__Exercise instructions__
Can you copy out, word for word, the lines below from the one containing "modernes, fondement d’une" through the one containing "développement économique", with both of those lines included?

__Study material__
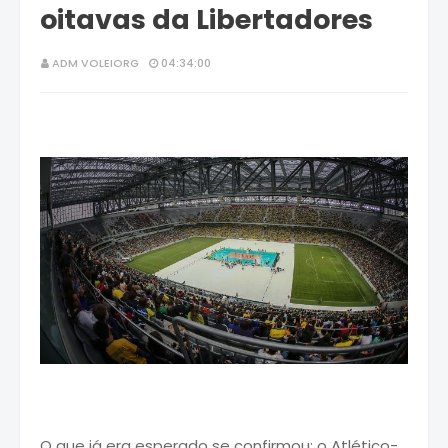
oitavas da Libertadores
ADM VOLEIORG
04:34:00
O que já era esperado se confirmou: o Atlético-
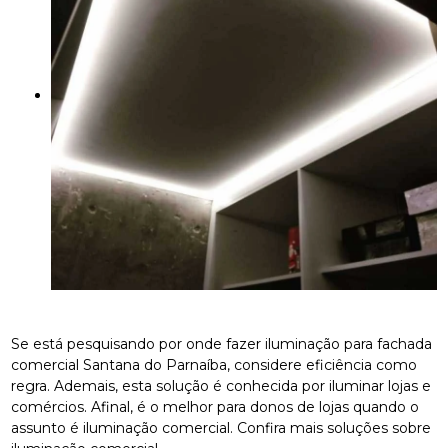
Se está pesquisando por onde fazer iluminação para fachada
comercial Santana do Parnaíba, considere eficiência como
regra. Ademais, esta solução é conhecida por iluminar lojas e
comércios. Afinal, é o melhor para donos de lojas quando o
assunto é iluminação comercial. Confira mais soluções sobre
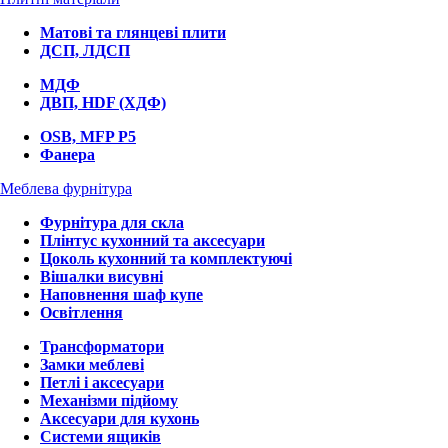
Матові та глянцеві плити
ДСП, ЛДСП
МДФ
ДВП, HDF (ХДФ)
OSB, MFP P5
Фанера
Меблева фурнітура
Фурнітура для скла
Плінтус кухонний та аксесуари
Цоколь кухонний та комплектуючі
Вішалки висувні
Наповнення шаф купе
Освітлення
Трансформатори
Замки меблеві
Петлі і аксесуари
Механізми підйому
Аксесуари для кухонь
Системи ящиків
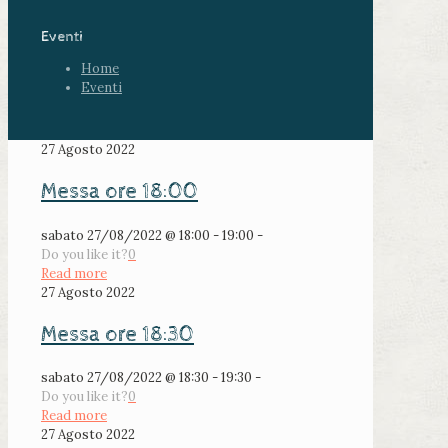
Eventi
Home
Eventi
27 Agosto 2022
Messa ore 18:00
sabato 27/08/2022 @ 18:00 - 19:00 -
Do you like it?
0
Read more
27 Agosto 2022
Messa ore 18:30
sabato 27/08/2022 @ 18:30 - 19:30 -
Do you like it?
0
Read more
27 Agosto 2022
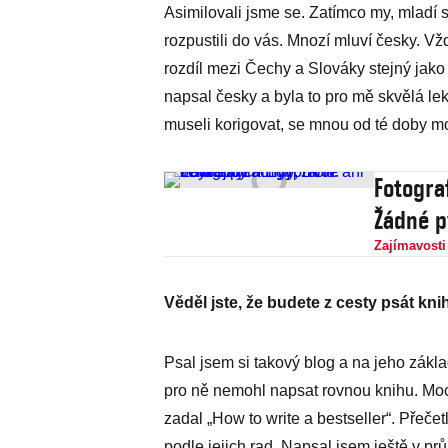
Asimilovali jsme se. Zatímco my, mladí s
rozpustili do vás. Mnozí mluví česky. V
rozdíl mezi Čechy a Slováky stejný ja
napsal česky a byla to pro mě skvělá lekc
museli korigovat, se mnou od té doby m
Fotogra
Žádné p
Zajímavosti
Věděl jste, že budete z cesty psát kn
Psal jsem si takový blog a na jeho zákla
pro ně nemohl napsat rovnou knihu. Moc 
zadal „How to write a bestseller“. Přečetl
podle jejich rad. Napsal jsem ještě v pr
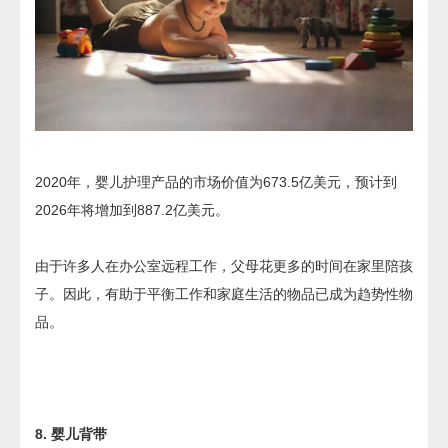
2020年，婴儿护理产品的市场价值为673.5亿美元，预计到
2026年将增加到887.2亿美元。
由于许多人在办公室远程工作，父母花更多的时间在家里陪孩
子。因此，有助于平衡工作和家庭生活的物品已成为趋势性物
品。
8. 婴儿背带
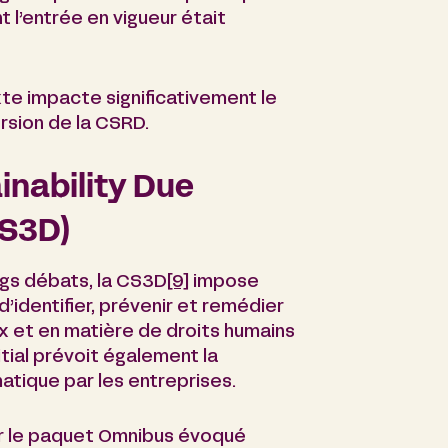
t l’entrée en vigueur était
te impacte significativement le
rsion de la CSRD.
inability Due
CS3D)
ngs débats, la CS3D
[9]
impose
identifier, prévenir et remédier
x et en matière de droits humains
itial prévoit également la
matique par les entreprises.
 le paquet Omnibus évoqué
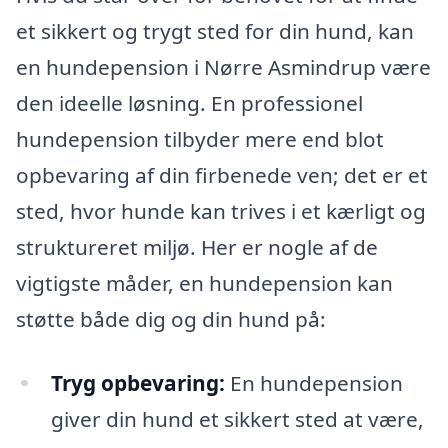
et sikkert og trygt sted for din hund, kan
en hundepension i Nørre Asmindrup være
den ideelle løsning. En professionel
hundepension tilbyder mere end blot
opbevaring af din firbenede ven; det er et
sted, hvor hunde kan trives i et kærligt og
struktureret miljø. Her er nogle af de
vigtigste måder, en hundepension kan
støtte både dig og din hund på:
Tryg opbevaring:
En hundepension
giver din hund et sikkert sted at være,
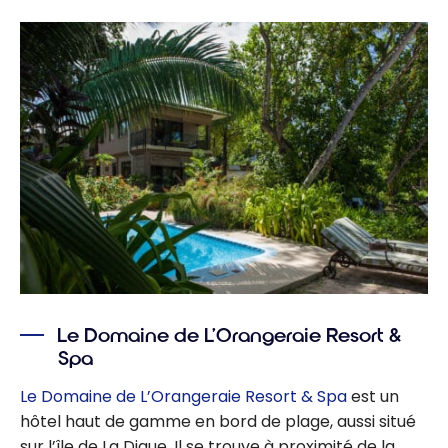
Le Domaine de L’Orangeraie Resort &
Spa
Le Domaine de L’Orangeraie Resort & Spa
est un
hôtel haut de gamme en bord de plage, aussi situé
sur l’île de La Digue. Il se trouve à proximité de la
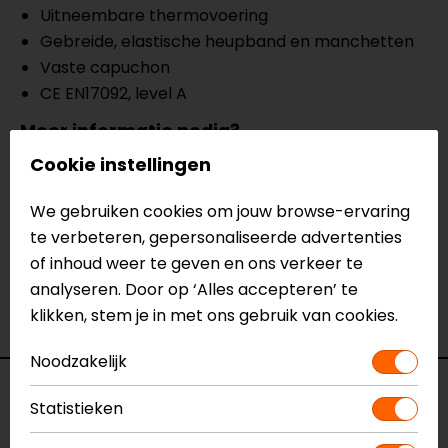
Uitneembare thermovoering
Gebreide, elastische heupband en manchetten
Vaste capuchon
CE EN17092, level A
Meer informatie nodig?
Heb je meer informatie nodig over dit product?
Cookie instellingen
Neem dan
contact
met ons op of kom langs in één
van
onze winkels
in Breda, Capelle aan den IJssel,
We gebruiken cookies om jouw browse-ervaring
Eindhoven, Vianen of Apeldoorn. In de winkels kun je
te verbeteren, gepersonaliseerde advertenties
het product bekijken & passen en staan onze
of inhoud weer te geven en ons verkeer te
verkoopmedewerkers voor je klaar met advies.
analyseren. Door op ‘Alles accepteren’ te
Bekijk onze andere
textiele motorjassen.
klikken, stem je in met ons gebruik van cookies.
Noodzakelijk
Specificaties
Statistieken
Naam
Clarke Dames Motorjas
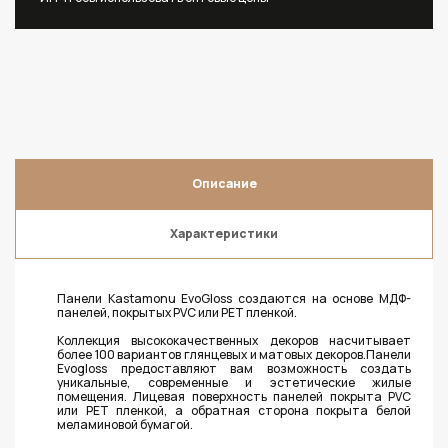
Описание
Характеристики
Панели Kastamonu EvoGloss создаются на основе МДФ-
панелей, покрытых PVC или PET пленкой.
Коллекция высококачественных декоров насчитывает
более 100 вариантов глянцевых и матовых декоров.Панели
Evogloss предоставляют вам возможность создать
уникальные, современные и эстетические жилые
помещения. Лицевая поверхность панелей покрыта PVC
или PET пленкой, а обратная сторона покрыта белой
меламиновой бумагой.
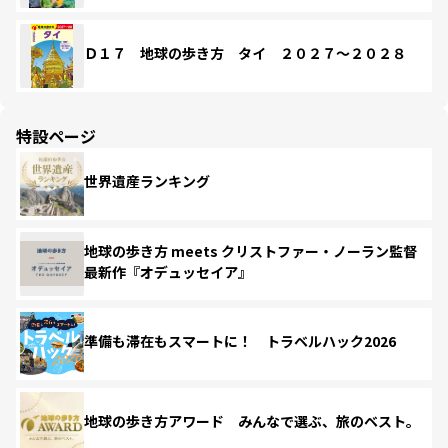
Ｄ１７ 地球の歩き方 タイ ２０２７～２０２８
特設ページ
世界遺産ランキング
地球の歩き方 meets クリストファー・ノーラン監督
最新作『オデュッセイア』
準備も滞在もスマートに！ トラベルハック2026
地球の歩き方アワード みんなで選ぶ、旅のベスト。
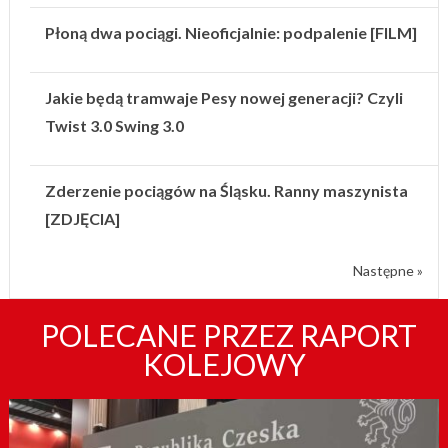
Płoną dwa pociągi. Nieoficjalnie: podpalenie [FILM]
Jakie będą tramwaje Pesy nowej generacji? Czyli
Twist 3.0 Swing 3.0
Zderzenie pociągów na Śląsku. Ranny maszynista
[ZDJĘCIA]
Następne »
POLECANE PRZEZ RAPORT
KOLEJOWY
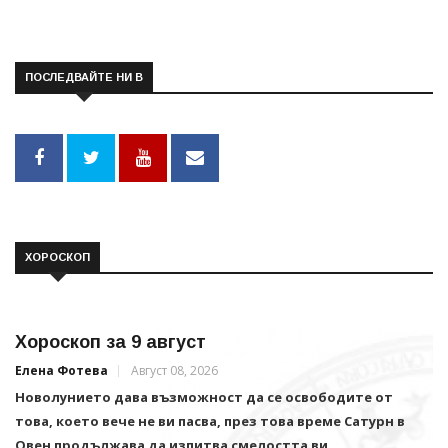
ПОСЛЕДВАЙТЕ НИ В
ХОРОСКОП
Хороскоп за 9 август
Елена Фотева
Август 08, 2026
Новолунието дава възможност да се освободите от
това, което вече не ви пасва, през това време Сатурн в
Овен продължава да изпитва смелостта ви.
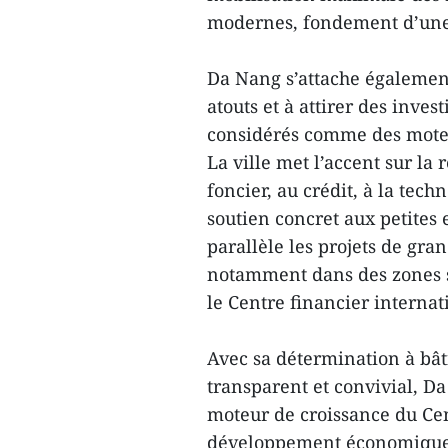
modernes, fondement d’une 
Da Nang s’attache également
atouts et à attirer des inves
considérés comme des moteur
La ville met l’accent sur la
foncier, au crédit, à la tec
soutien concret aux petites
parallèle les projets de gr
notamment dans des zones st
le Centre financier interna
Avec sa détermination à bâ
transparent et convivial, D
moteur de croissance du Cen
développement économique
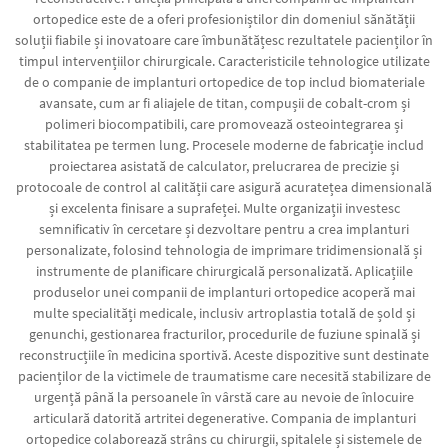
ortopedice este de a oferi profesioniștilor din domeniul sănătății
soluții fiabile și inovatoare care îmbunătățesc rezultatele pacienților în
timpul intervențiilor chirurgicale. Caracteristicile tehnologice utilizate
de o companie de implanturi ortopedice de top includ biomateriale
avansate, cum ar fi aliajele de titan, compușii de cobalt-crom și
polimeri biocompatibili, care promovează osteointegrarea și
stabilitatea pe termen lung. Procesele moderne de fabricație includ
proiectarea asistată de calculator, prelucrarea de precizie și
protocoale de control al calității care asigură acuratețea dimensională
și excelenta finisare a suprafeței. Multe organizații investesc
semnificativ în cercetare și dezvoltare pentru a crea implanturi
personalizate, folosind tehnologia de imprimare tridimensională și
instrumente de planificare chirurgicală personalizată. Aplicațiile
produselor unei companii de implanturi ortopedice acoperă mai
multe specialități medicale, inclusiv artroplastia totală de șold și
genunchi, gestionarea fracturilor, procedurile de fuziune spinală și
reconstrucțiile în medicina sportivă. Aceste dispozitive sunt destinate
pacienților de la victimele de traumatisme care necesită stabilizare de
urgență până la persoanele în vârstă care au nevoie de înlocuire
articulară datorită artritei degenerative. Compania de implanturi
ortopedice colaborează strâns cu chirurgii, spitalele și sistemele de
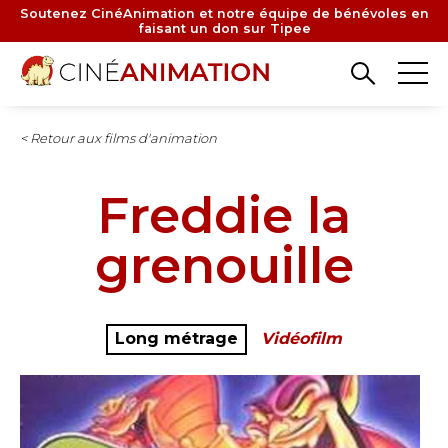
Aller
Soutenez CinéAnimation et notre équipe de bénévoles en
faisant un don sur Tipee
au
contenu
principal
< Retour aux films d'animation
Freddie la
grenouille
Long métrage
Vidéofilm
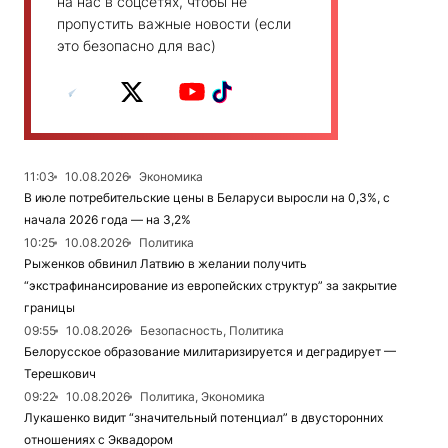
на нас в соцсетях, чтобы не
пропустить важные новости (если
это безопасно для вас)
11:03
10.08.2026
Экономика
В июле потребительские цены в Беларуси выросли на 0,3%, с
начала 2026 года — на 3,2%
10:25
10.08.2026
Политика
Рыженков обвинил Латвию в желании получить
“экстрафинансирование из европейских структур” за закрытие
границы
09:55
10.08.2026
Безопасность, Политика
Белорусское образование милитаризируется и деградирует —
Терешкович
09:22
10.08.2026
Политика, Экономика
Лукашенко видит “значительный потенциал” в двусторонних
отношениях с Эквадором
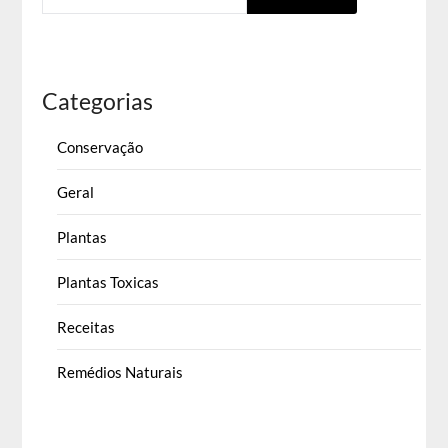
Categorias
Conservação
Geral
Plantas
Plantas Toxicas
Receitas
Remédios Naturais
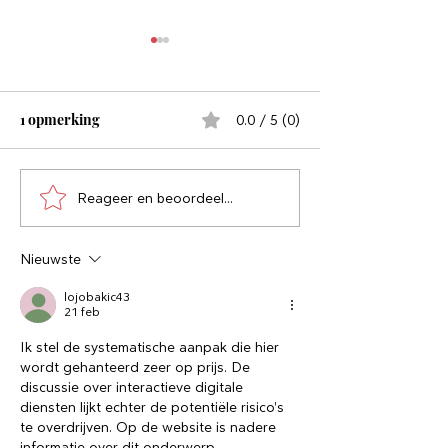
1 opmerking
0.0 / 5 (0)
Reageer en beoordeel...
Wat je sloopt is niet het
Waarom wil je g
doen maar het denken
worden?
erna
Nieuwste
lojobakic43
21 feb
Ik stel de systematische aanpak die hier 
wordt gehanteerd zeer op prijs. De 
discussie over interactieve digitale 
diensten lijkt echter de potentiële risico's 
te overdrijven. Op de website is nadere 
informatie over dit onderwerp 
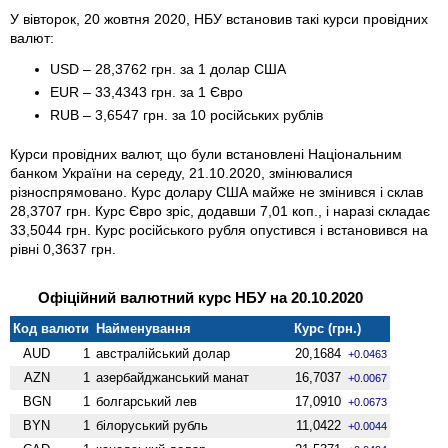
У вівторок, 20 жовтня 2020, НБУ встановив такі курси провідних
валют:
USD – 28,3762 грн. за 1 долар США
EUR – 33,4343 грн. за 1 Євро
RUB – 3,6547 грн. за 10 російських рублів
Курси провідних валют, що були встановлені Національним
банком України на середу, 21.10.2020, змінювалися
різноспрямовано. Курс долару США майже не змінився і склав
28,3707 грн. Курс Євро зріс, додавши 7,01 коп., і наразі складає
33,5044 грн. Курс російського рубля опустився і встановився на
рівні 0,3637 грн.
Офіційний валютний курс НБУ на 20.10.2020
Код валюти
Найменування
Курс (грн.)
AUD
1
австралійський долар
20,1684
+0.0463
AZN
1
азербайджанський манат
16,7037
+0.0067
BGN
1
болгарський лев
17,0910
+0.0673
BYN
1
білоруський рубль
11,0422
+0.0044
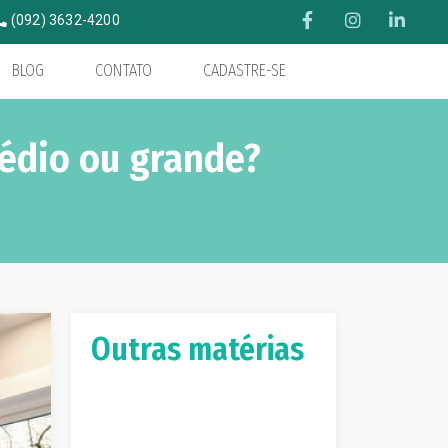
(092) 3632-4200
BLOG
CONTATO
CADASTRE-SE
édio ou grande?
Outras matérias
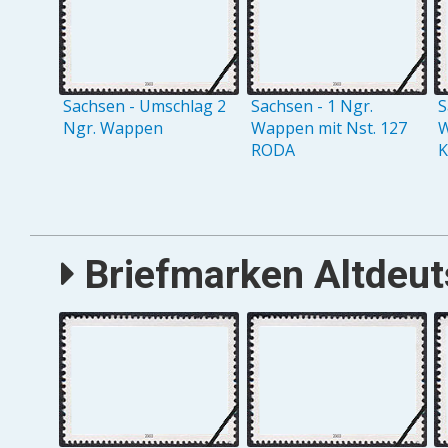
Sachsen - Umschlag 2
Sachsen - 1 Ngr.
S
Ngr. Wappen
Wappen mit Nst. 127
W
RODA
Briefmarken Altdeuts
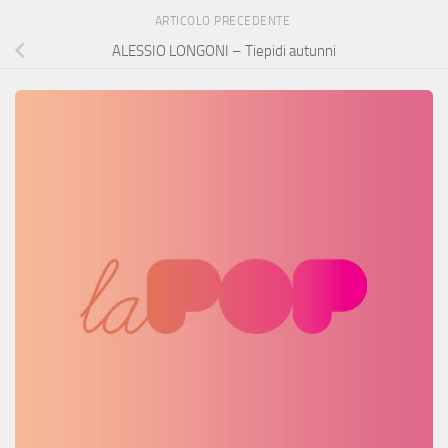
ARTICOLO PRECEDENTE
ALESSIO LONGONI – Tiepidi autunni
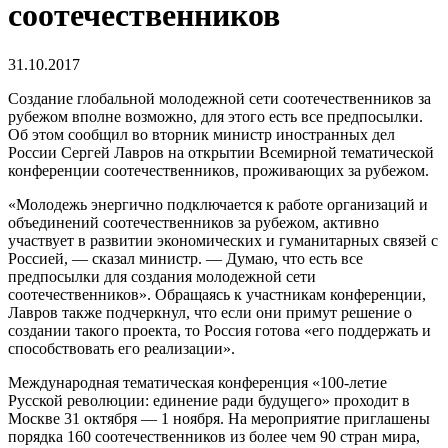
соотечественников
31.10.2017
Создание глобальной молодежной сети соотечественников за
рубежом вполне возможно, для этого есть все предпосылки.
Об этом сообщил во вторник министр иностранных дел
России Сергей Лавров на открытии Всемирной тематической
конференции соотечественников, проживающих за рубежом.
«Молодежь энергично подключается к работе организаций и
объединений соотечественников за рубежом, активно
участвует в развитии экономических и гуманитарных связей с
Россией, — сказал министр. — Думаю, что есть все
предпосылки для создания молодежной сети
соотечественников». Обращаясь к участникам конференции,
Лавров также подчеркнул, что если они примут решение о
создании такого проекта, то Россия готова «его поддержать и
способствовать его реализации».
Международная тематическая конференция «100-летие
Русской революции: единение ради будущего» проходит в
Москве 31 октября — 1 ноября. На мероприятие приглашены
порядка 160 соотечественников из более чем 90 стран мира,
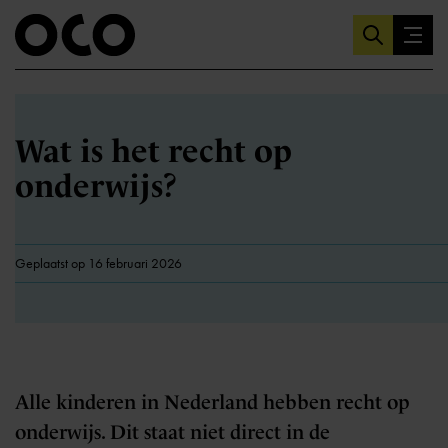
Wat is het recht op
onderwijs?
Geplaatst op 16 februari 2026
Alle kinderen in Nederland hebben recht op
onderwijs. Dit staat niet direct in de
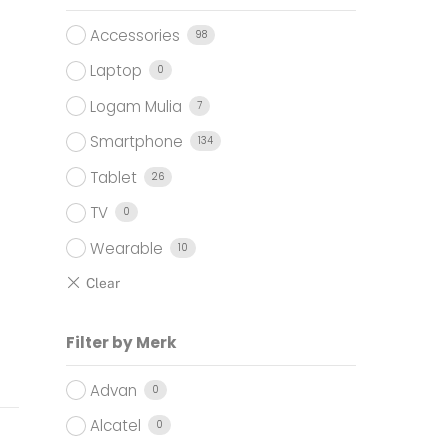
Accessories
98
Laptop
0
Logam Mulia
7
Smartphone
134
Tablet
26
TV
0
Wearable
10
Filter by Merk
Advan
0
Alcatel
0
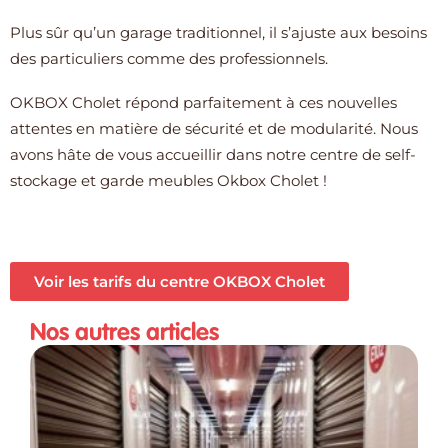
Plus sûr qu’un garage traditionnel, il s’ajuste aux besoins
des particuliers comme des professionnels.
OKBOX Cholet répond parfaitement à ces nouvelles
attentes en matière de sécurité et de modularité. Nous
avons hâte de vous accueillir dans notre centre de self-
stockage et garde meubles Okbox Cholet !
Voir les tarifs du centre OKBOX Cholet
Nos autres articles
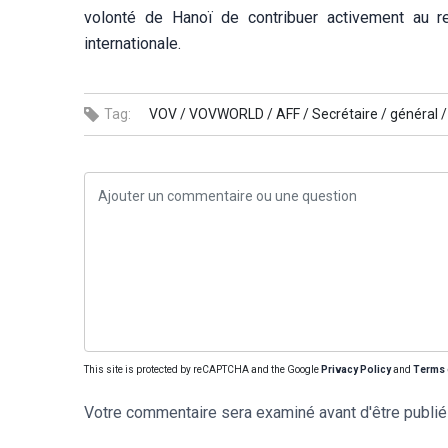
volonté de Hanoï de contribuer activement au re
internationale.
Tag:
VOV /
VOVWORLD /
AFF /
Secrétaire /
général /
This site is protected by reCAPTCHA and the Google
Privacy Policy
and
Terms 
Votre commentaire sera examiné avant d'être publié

__Response area__
modernes, fondement d’une 
Da Nang s’attache également
atouts et à attirer des inves
considérés comme des moteur
La ville met l’accent sur la
foncier, au crédit, à la tec
soutien concret aux petites
parallèle les projets de gr
notamment dans des zones st
le Centre financier interna
Avec sa détermination à bâ
transparent et convivial, D
moteur de croissance du Cen
développement économique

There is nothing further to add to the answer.